Le Carême et notre corps

« Le Christ transformera nos pauvres corps à l’image de son corps glorieux », nous dit saint Paul en ce deuxième dimanche de Carême. Il est étonnant d’entendre une telle promesse pour notre corps alors que nous vivons ce temps fort de jeûne et de pénitence. C’est peut-être parce que la grandeur de notre corps ne vient pas du fait que nous le nourrissons bien, mais du fait que c’est avec notre corps que nous nous donnons aux autres par amour.

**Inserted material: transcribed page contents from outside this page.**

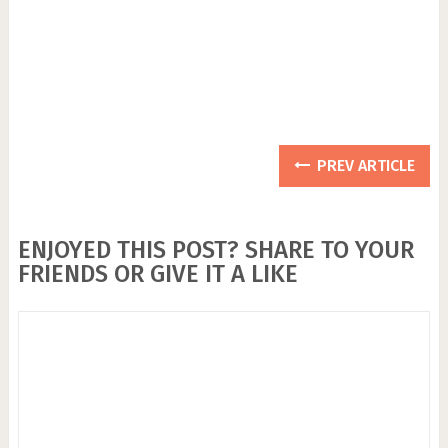
PREV ARTICLE
ENJOYED THIS POST? SHARE TO YOUR
FRIENDS OR GIVE IT A LIKE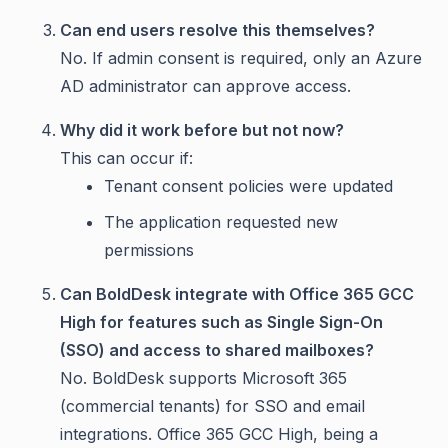
Can end users resolve this themselves?
No. If admin consent is required, only an Azure
AD administrator can approve access.
Why did it work before but not now?
This can occur if:
Tenant consent policies were updated
The application requested new
permissions
Can BoldDesk integrate with Office 365 GCC
High for features such as Single Sign-On
(SSO) and access to shared mailboxes?
No. BoldDesk supports Microsoft 365
(commercial tenants) for SSO and email
integrations. Office 365 GCC High, being a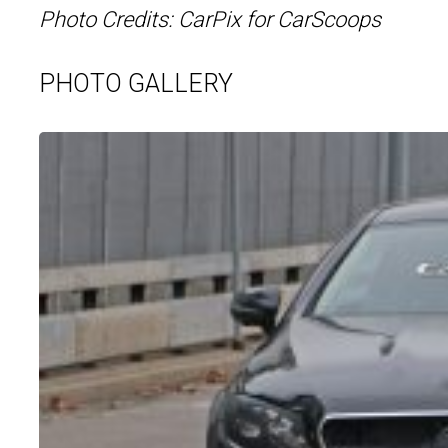
Photo Credits: CarPix for CarScoops
PHOTO GALLERY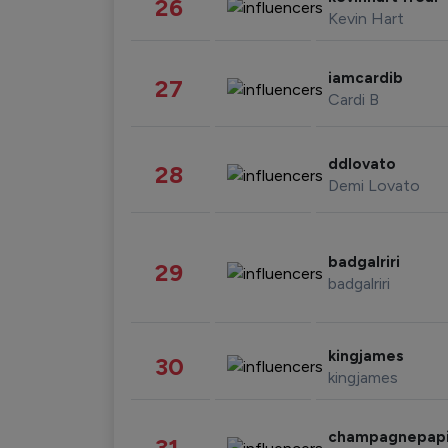
26
Kevin Hart
iamcardib
27
Cardi B
ddlovato
28
Demi Lovato
badgalriri
29
badgalriri
kingjames
30
kingjames
champagnepap
31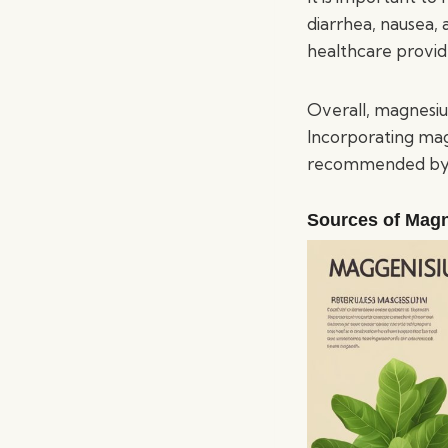
diarrhea, nausea,
healthcare provi
Overall, magnesium
Incorporating mag
recommended by a
Sources of Mag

L’évangile ne nous dit pas autre chose. Quand les disciples ont contemplé Jésus transfiguré sur la montagne ils l’ont vu parler avec Moïse et Élie sur sa Passion. Alors que Jésus leur apparaît avec un corps de gloire, il parle de ce qu’il vivra à Jérusalem quand il se livrera par amour pour nous. La gloire de Jésus n’est autre que celle de s’offrir corporellement pour nous, afin de nous réconcilier avec Dieu.

Toutes ces belles considérations nous invitent à descendre de la montagne et à revenir à notre vie quotidienne et concrète. Alors nous pourrons nous demander en vérité : est-ce que je vis aussi cet amour de Jésus réellement pour les autres ? Est-ce que ma présence aux autres est véritablement un don d’amour avec mon corps ou bien je me sers de mon corps seulement pour ma propre gloire ? Offrir son corps pour les autres peut être fait de bien de manières : passer du temps avec un ami, accompagner une personne seule, offrir un sourire à quelqu’un, donner un coup de main à mon voisin. Le Christ transfiguré passe par là aujourd’hui. Il dit ainsi à travers les chrétiens que nous sommes que sa gloire est celle de se donner par amour, avec son corps.